Researchers at Princeton University and Yale University conducted in-depth research on the "chain of thinking (CoT)" reasoning ability of large language models (LLM) and released relevant reports. The study took cracking the shift password as a test task and selected three LLMs GPT-4, Claude3 and Llama3.1 for analysis, aiming to reveal the mechanism behind CoT inference. Research has found that LLM's CoT reasoning is not a simple symbolic logical reasoning, but a result of the complex interaction of multiple factors, which provides a new perspective for us to understand LLM's reasoning ability.
Researchers at Princeton and Yale University recently released a report on the reasoning ability of “Linking Chain (CoT)” in the Big Language Model (LLM), revealing the mystery of CoT reasoning: It is not symbolic reasoning based solely on logical rules, but It combines memory, probability and noise reasoning.
The researchers used cracking the shift password as a test task to analyze the performance of the three LLMs, GPT-4, Claude3 and Llama3.1. Shift passwords are a simple encoding method, and each letter is replaced by letters that move forward in the alphabet with fixed digits. For example, move the alphabet forward by 3 digits and "CAT" becomes "FDW".
The research results show that the three key factors affecting the effectiveness of CoT inference are:
Probability: LLM tends to generate outputs with higher probability, even if the inference step points to answers with lower probability. For example, if the reasoning step points to "STAZ", but "STAY" is the more common word, LLM may "correct itself" and output "STAY".
Memory: LLM remembers a large amount of text data during pre-training, which affects the accuracy of its CoT inference. For example, rot-13 is the most common shift password, and LLM has a significantly higher accuracy on rot-13 than other types of shift passwords.

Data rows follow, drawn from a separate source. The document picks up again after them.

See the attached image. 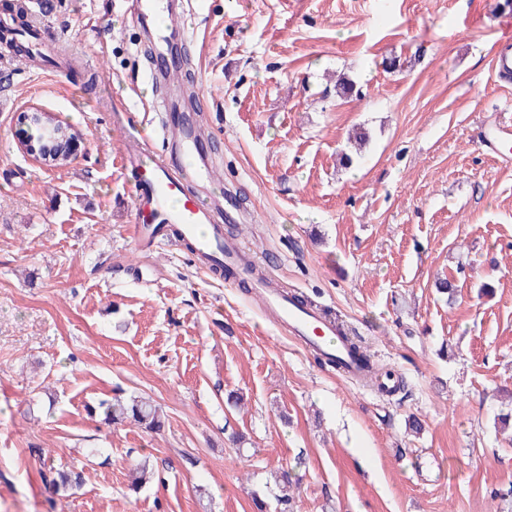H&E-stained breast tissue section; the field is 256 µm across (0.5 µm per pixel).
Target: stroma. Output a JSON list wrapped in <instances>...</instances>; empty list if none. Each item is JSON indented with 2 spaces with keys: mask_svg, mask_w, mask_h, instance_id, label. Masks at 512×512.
Segmentation results:
<instances>
[{
  "mask_svg": "<svg viewBox=\"0 0 512 512\" xmlns=\"http://www.w3.org/2000/svg\"><path fill=\"white\" fill-rule=\"evenodd\" d=\"M6 2L0 30L33 38L0 40V512H253L285 469L299 512H512V162L483 146L512 122L491 65L512 0H178L190 32L158 86L125 0H25L22 18ZM341 77L357 95L337 97ZM158 90L208 98L203 145L241 214L225 238L404 391L377 395L254 291L132 240L119 157L132 130H163L157 153L172 136ZM32 105L80 133L66 166L21 149ZM116 396L149 399L163 429L105 425ZM43 450L78 462L82 488L53 497Z\"/></svg>",
  "mask_w": 512,
  "mask_h": 512,
  "instance_id": "1",
  "label": "stroma"
}]
</instances>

Noise reasoning: The reasoning process of LLM is not completely accurate, but there is a certain degree of noise. As the displacement of the shift password increases, the intermediate steps required for decoding also increase, and the impact of noise inference becomes more obvious, resulting in a decrease in the accuracy of the LLM.

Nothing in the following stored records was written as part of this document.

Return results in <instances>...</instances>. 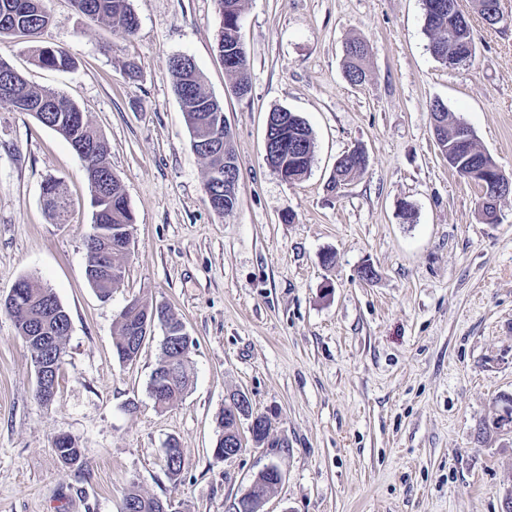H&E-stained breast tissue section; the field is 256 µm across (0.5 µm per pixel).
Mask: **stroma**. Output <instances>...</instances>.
Listing matches in <instances>:
<instances>
[{"instance_id": "obj_1", "label": "stroma", "mask_w": 512, "mask_h": 512, "mask_svg": "<svg viewBox=\"0 0 512 512\" xmlns=\"http://www.w3.org/2000/svg\"><path fill=\"white\" fill-rule=\"evenodd\" d=\"M129 4L139 26L127 37L47 0L41 42L68 52L65 70L37 63L26 39L0 37L1 61L69 97L107 141L135 220L123 283L101 299L85 275L84 161L0 101V298L36 278L71 324L45 405L0 308V512H122L133 484L169 512H235L270 464L283 480L263 512H502L512 430L482 426L512 396V196L497 222L482 218L478 187L440 153L430 105L442 101L512 172V0L492 28L461 0L477 50L452 67L430 49L422 0H243L244 96L217 53L215 0ZM352 39L368 46L360 85L345 73ZM177 55L193 58L231 131L238 201L222 217L174 91ZM277 109L313 133L296 182L265 160ZM357 146L366 171L332 188L336 159ZM49 178L69 202L62 224L42 203ZM142 298L166 304L192 340L191 384L165 410L149 392L161 328L133 364L112 346L119 313ZM236 393L271 414L269 443L219 459L216 418ZM62 435L78 463L55 452ZM171 441L186 458L175 478Z\"/></svg>"}]
</instances>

The researchers also found that LLM's CoT reasoning relies on self-conditioning, i.e. LLM needs to explicitly generate text as the context for subsequent reasoning steps. If the LLM is instructed to "think silently" without outputting any text, its reasoning ability will be greatly reduced. In addition, the effectiveness of the demonstration step has little impact on CoT inference. Even if there are errors in the demonstration step, the CoT inference effect of LLM can still remain stable.
This study shows that LLM's CoT reasoning is not perfect symbolic reasoning, but combines multiple factors such as memory, probability and noise reasoning. LLM not only shows the characteristics of a memory master in the process of CoT reasoning, but also shows the style of a probability master. This research helps us to have a deeper understanding of LLM's reasoning capabilities and provide valuable insights for the future development of more powerful AI systems.
Paper address: https://arxiv.org/pdf/2407.01687
In summary, this study is of great significance to understanding the reasoning mechanism of large language models, and its findings provide valuable reference for improving the reasoning capabilities of LLM in the future and developing more powerful AI systems. The study emphasizes the impact of factors such as probability, memory and noise on LLM reasoning, providing new directions for researchers in the field of AI.